By DOUG WILSON
Herald-Whig Senior Writer
SPRINGFIELD, Ill. -- Pension reforms that promise to have Illinois retirement systems 100 percent funded by 2043 will be considered in a lame-duck House committee Monday.
"It's a lot to come together in two days, and right now it's definitely a work in progress," said Rep. Jil Tracy, R-Quincy.
Gov. Pat Quinn and House Minority Leader Tom Cross, R-Oswego, are backing the plan to freeze cost-of-living increases on all retirees until they reach age 67. Increases would then be applied only to the first $25,000 of a retiree's pension.
In addition, the bill sponsored by Rep. Elaine Nekritz, D-Northbrook, calls for most state employees to contribute an additional 2 percent of their salary toward pensions.
"We've been working together, we certainly want to get something moving," said Sara Wojcicki Jimenez, spokeswoman for Cross, R-Oswego. "But like anything, this is pretty huge magnitude. We've got to make sure that we have a good chance to take a look at it."
Nekritz believes her plan will get out of the Personnel and Pensions Committee that meets starting at noon. The path from there is less certain.
While Speaker Michael Madigan, D-Chicago, wants to see pension reforms passed, he has yet to publicly commit to Nekritz's bill. Senate President John Cullerton, D-Chicago, has called for previously passed Senate bills to be used as a basis for the pension fix.
Tracy said the effort to adjust funding in the worst-in-the-nation pension system is big enough it's hard to tell where opposition might arise.

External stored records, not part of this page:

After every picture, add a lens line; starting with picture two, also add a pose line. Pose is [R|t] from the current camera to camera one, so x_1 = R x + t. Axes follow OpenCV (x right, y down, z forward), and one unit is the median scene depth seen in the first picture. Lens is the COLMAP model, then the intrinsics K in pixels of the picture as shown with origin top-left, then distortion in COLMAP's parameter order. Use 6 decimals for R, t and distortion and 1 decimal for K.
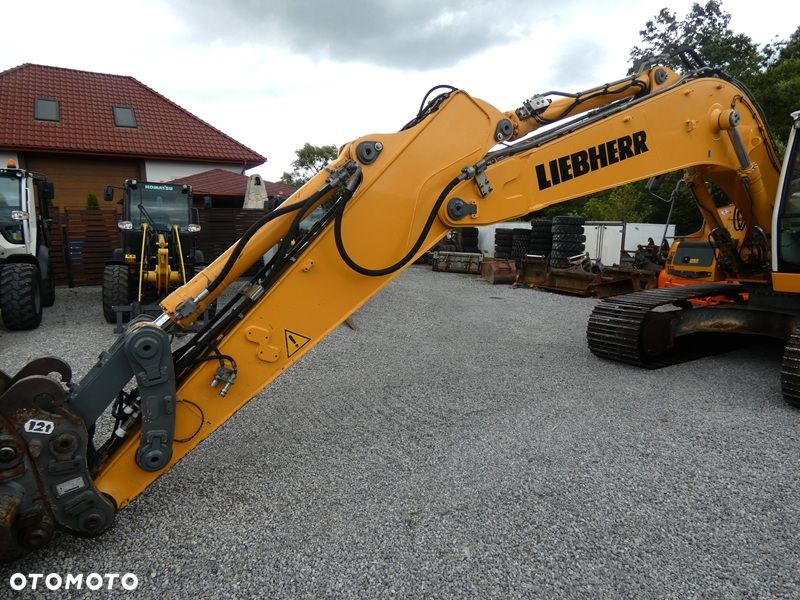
lens RADIAL K [[484.8, 0, 400.8], [0, 484.8, 298.1], [0, 0, 1]] dist [0.003170, -0.004596]
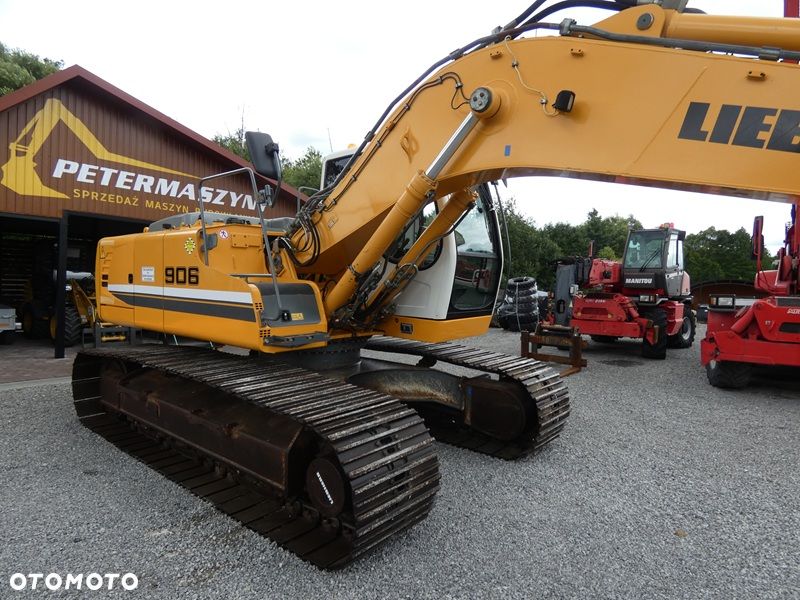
lens RADIAL K [[483.4, 0, 400.9], [0, 483.4, 301.3], [0, 0, 1]] dist [0.003577, -0.000817]
pose [[-0.331909, -0.049169, 0.942029, 0.008176], [0.104704, 0.990550, 0.088593, -0.056894], [-0.937483, 0.128039, -0.323624, 0.458224]]
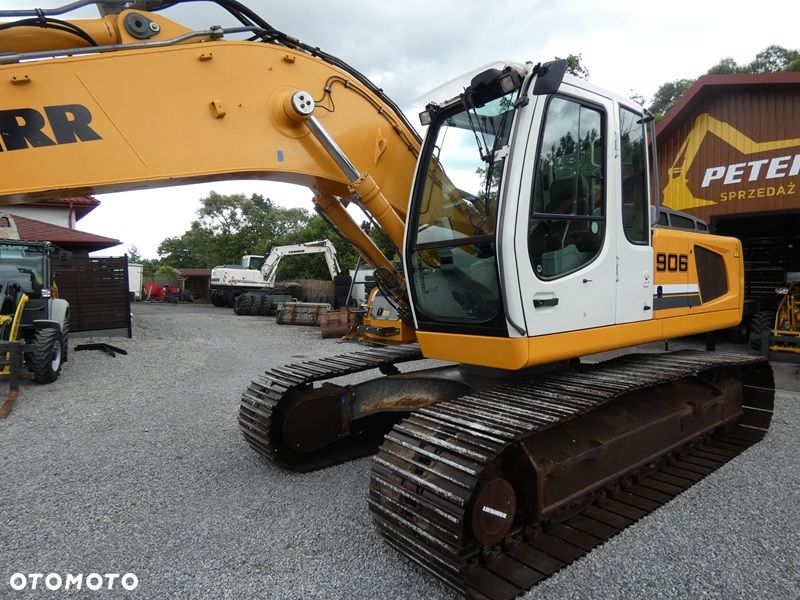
lens RADIAL K [[483.7, 0, 403.6], [0, 483.7, 299.6], [0, 0, 1]] dist [-0.003444, -0.001085]
pose [[0.991190, -0.022082, 0.130597, 0.229238], [0.034522, 0.994995, -0.093776, -0.011585], [-0.127873, 0.097458, 0.986991, 0.111555]]
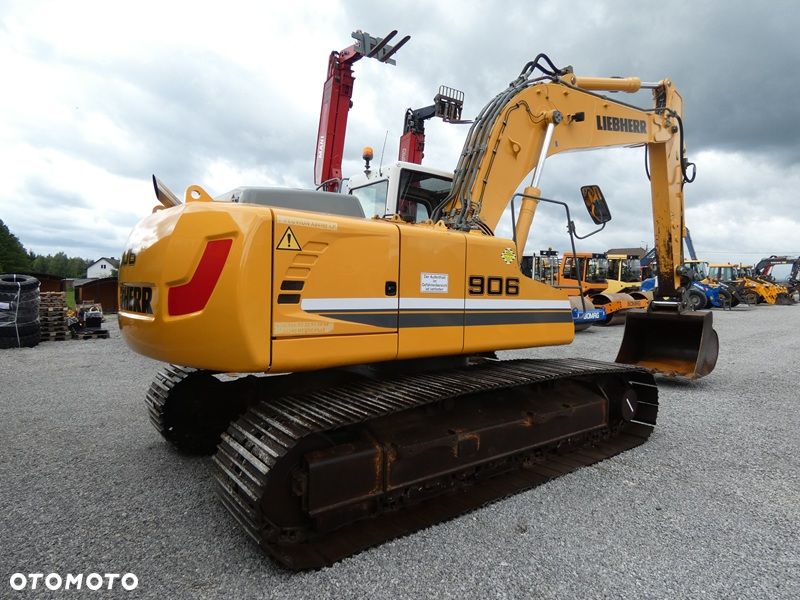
lens RADIAL K [[483.6, 0, 404.2], [0, 483.6, 301.3], [0, 0, 1]] dist [0.002162, 0.001750]
pose [[-0.990676, -0.013315, -0.135587, 0.394937], [-0.034070, 0.987804, 0.151929, -0.089765], [0.131911, 0.155132, -0.979047, 0.734003]]
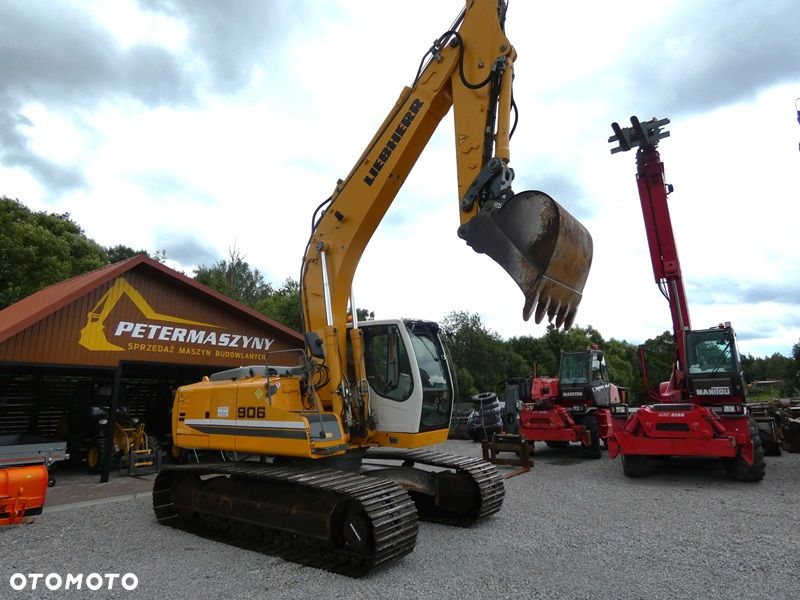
lens RADIAL K [[484.8, 0, 400.8], [0, 484.8, 298.1], [0, 0, 1]] dist [0.003170, -0.004596]
pose [[-0.378474, 0.188906, 0.906130, -0.160046], [0.146321, 0.978854, -0.142952, -0.078850], [-0.913973, 0.078482, -0.398112, 0.527707]]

"We've heard the mayor of Chicago wants the Chicago Public Schools in it. I don't know if that will help it or hurt it" in regards to votes from Chicago area legislators, Tracy said.

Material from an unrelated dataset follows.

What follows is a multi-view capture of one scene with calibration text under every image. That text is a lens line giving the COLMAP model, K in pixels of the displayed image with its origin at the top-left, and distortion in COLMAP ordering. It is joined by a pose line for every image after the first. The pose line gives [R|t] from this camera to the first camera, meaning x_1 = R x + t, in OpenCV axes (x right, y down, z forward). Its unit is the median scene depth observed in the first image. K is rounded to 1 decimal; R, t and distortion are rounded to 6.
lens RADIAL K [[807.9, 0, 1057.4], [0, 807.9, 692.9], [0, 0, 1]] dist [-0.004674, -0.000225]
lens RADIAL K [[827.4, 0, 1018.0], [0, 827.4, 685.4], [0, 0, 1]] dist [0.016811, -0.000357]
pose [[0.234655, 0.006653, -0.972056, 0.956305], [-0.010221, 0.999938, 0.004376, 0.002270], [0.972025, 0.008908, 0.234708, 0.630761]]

Nekritz said the issue has "consensus among the leaders of the House."
Quinn -- who had set a Wednesday deadline for pension legislation -- had been working with Nekritz on the bill, said Quinn's spokeswoman, Brooke Anderson.
"We're encouraged by the momentum to fix a problem that urgently needs to be fixed," she said.
Word of the tentative agreement emerged Sunday when the House reconvened for the final days of the current General Assembly, but made little headway on other issues, including an assault weapons ban.
The amended pension bill would require the state to fully fund its portion of pensions under threat of legal action by the pension accounts' administrators.
That a vital element for hundreds of thousands of workers and retirees who have been forced to pay their share over the years as they watched lawmakers skip payments that led to the huge shortfall.
Quinn says the deficit grows by $17 million a day. The piling debt has hurt the state's credit rating, limiting its ability to borrow. It also has eaten up more and more money for education and other public services.
Various plans for bumped-up contributions and less-generous benefits for current employees, raising the retirement age and reducing cost-of-living adjustments for retirees, have been floated in the past year. But the "cost shift" of the employer portion of teachers' pensions from the state to school districts has stymied attention.
Democratic Senate President John Cullerton said he wants lawmakers to pass a more modest alternative that the Senate adopted last spring. That proposal affects only a portion of the workers and retirees but would be a starting point for expansion, and Cullerton is concerned that more ambitious efforts could be unconstitutional.
The Associated Press provided information for this story.